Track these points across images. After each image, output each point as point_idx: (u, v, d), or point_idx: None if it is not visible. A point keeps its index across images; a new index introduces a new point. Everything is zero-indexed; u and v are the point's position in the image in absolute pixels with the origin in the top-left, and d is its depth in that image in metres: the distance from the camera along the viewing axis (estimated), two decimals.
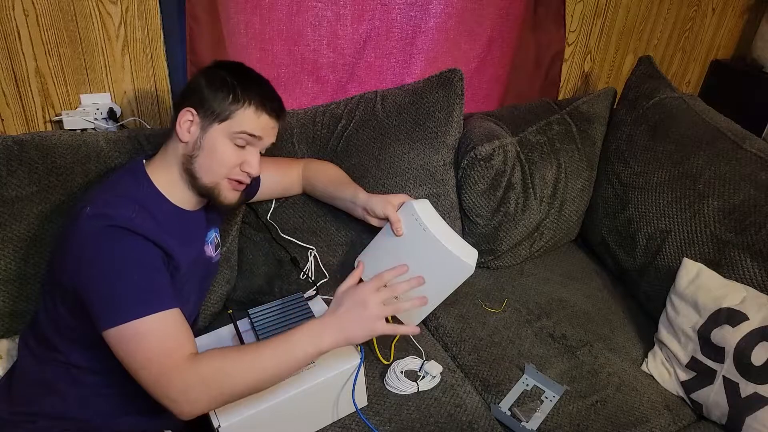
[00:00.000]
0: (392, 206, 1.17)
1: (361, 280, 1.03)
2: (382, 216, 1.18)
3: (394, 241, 1.16)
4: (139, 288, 0.88)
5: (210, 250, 1.14)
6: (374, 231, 1.23)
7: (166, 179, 1.01)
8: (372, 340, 1.22)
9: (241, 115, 0.99)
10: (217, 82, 1.00)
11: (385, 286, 0.97)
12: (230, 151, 1.01)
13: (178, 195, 1.03)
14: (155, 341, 0.85)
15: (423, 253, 1.11)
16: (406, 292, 0.97)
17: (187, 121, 0.99)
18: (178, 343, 0.87)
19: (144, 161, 1.03)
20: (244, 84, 1.00)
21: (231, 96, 0.99)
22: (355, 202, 1.24)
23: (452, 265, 1.11)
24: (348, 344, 0.94)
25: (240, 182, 1.05)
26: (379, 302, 0.93)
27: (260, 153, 1.07)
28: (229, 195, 1.05)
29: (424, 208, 1.14)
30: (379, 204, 1.18)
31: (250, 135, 1.00)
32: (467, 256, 1.12)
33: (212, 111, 0.99)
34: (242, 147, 1.01)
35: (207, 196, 1.04)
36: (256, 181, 1.25)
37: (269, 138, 1.05)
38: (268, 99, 1.02)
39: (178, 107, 1.02)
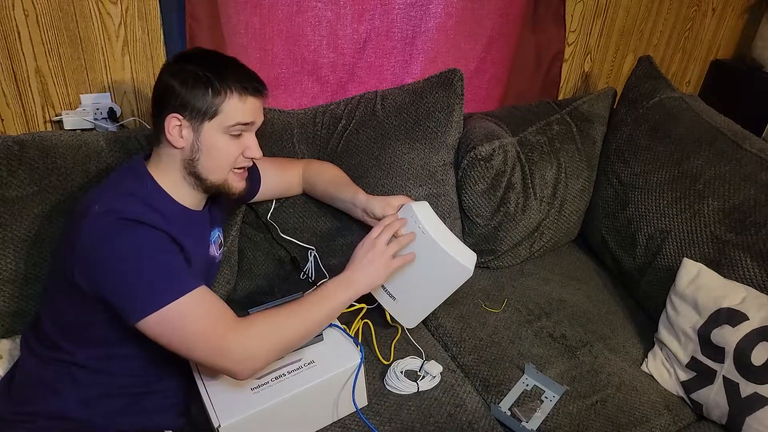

- Your instructions
Repeat every record above exactly. Omit the pictures.

- Response to the task
Track these points across images. After each image, output each point as point_idx: (u, v, d), or point_idx: None if it is not visible. A point keeps its index across images; a new index introduces a new point. Everything is zero-indexed; u and v are the point's position in the image in absolute pixels with the origin in the top-left, and d is its depth in that image in metres: the distance from the camera along the viewing axis (estimated), two decimals.
[00:00.000]
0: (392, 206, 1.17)
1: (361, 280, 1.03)
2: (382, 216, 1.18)
3: (394, 241, 1.16)
4: (139, 288, 0.88)
5: (210, 250, 1.14)
6: (374, 231, 1.23)
7: (166, 179, 1.01)
8: (372, 340, 1.22)
9: (241, 115, 0.99)
10: (217, 82, 1.00)
11: (385, 286, 0.97)
12: (230, 151, 1.01)
13: (178, 195, 1.03)
14: (155, 341, 0.85)
15: (423, 253, 1.11)
16: (406, 292, 0.97)
17: (187, 121, 0.99)
18: (178, 343, 0.87)
19: (144, 161, 1.03)
20: (244, 84, 1.00)
21: (231, 96, 0.99)
22: (355, 202, 1.24)
23: (452, 265, 1.11)
24: (348, 344, 0.94)
25: (240, 182, 1.05)
26: (379, 302, 0.93)
27: (260, 153, 1.07)
28: (229, 195, 1.05)
29: (424, 208, 1.14)
30: (379, 204, 1.18)
31: (250, 135, 1.00)
32: (467, 256, 1.12)
33: (212, 111, 0.99)
34: (242, 147, 1.01)
35: (207, 196, 1.04)
36: (256, 181, 1.25)
37: (269, 138, 1.05)
38: (268, 99, 1.02)
39: (178, 107, 1.02)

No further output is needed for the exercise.